## Excerpted text
*****

Update on Debtor Efforts to Strip-Off Unsecured Mortgage Liens: Supreme Court Denies Certiorari to Mortgage Lender in SinkfieldThe United States Supreme Court recently denied a creditor’s petition for certiorari in an Eleventh Circuit case entitled Bank of America, N.A. v. David Lamar Sinkfield (No. 13-700). The issue concerns whether section 506(d) of the Bankruptcy Code allows a debtor to remove or strip-off a wholly unsecured—or “underwater”—mortgage lien in chapter 7 bankruptcy.

Most courts that have considered whether a chapter 7 debtor may void an underwater mortgage lien have concluded that the Supreme Court’s ruling in Dewsnup v. Timm, 502 U.S. 410 (1992), controls the issue. Dewsnup held that section 506(d) does not permit a chapter 7 debtor to strip off a mortgage lien to the property’s fair market value. It has also been construed as prohibiting the strip-off of underwater mortgages. The Fourth, Sixth, Seventh and Ninth Circuits, as well as courts in New York, New Jersey and Utah have barred lien stripping by chapter 7 debtors.

*****

## Supplied material
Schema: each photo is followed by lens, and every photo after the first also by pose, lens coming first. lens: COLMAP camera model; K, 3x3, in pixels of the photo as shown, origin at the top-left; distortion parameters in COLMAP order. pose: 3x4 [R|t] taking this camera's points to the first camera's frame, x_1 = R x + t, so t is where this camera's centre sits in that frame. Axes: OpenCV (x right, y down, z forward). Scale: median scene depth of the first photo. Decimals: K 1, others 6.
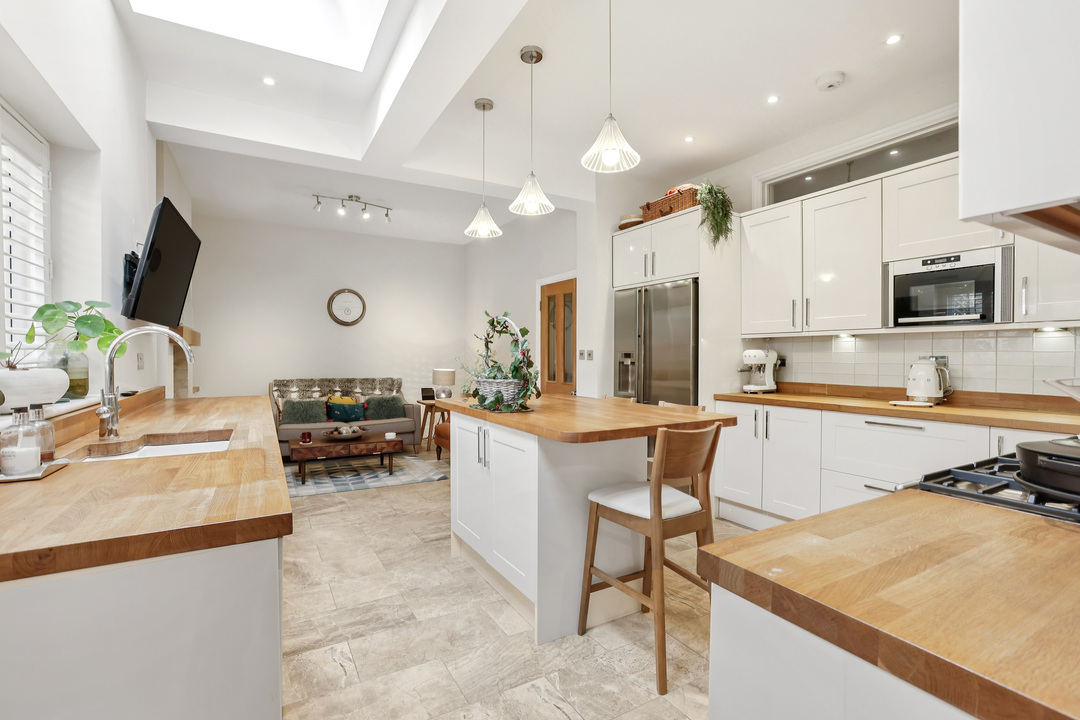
lens RADIAL K [[495.9, 0, 540.5], [0, 495.9, 362.6], [0, 0, 1]] dist [-0.006082, -0.000130]
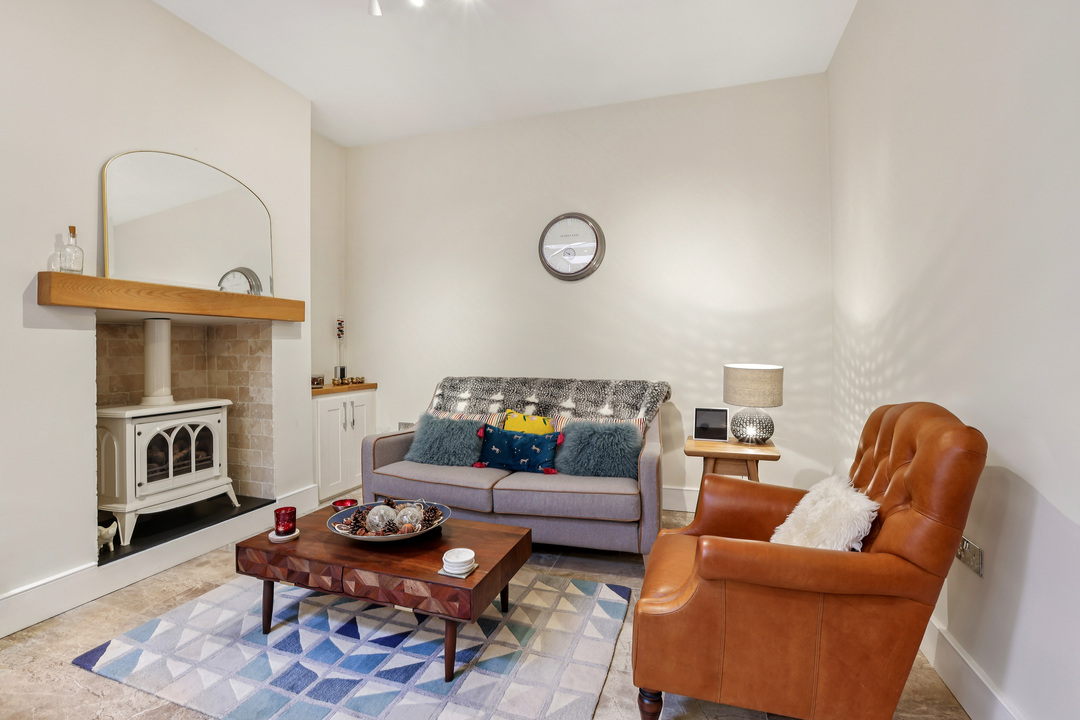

*****

## Task requirements
a: Answer these questions from the update on stripping off underwater mortgage liens:
(i) Which federal appeals court decided the case in which the creditor sought certiorari?
(ii) What case number does the update give for Bank of America, N.A. v. David Lamar Sinkfield?
(iii) According to the update, what did Dewsnup v. Timm hold that section 506(d) does not permit?
b: Say whether each statement agrees with the update on stripping off underwater mortgage liens, and quote the words from it that decide each one:
(i) The Supreme Court granted the creditor's petition for certiorari in Sinkfield.
(ii) Dewsnup v. Timm was decided in 1992.
(iii) The Ninth Circuit has barred lien stripping by chapter 7 debtors.
c: Carry on the update on stripping off underwater mortgage liens, starting after its final sentence.

## Answer set
a:
(i) The Eleventh Circuit.
(ii) No. 13-700.
(iii) It does not permit a chapter 7 debtor to strip off a mortgage lien to the property's fair market value.

b:
(i) No: "The United States Supreme Court recently denied a creditor’s petition for certiorari"
(ii) Yes: "Dewsnup v. Timm, 502 U.S. 410 (1992)"
(iii) Yes: "The Fourth, Sixth, Seventh and Ninth Circuits, as well as courts in New York, New Jersey and Utah have barred lien stripping by chapter 7 debtors."

c:
While the Second Circuit has not ruled directly, the United States District Court for Eastern District of New York, in Wachovia v. Smoot, recently held that a chapter 7 debtor may not strip off an underwater junior mortgage under section 506(d) of the Bankruptcy Code. Wachovia v. Smoot, 478 B.R. 555 (E.D.N.Y. 2012).

In any case, a minority of courts have held otherwise. For example, In re McNeal, the Eleventh Circuit permitted a chapter 7 debtor to use code sections 506(a) and 506(d) to strip off a wholly unsecured junior mortgage lien. In re McNeal, 477 Fed. Appx. 562 (11th Cir. 2012).

In Sinkfield, the U.S. Bankruptcy Court for the Northern District of Georgia granted debtor’s motion to “strip off” Bank of America’s wholly unsecured mortgage. The bank appealed to the U.S. District Court for the Northern District of Georgia, which affirmed the Bankruptcy Court’s determination. The bank then appealed to the Eleventh Circuit, which affirmed the District Court’s ruling, following McNeal.

After the Eleventh Circuit denied Bank of America’s request for a rehearing, the bank petitioned the U.S. Supreme Court, arguing that “the question presented is one of great significance to the day-to-day administration of chapter 7 cases … [and] implicates the most basic rights of debtors and creditors under the Bankruptcy Code.”

The Supreme Court’s decision to deny certiorari in Sinkfield means this issue remains unresolved and will continue to divide the circuits until Congress or the Supreme Court eventually provide a resolution. Weltman & Moskowitz, LLP will continue to monitor this important topic and keep clients and colleagues informed.

If you are a creditor or debtor dealing with “underwater” assets, contact Michael Moskowitz or Richard Weltman at Weltman & Moskowitz, LLP for guidance and counsel.

Melissa A. Guseynov, an associate at Weltman & Moskowitz, LLP, contributed to this article.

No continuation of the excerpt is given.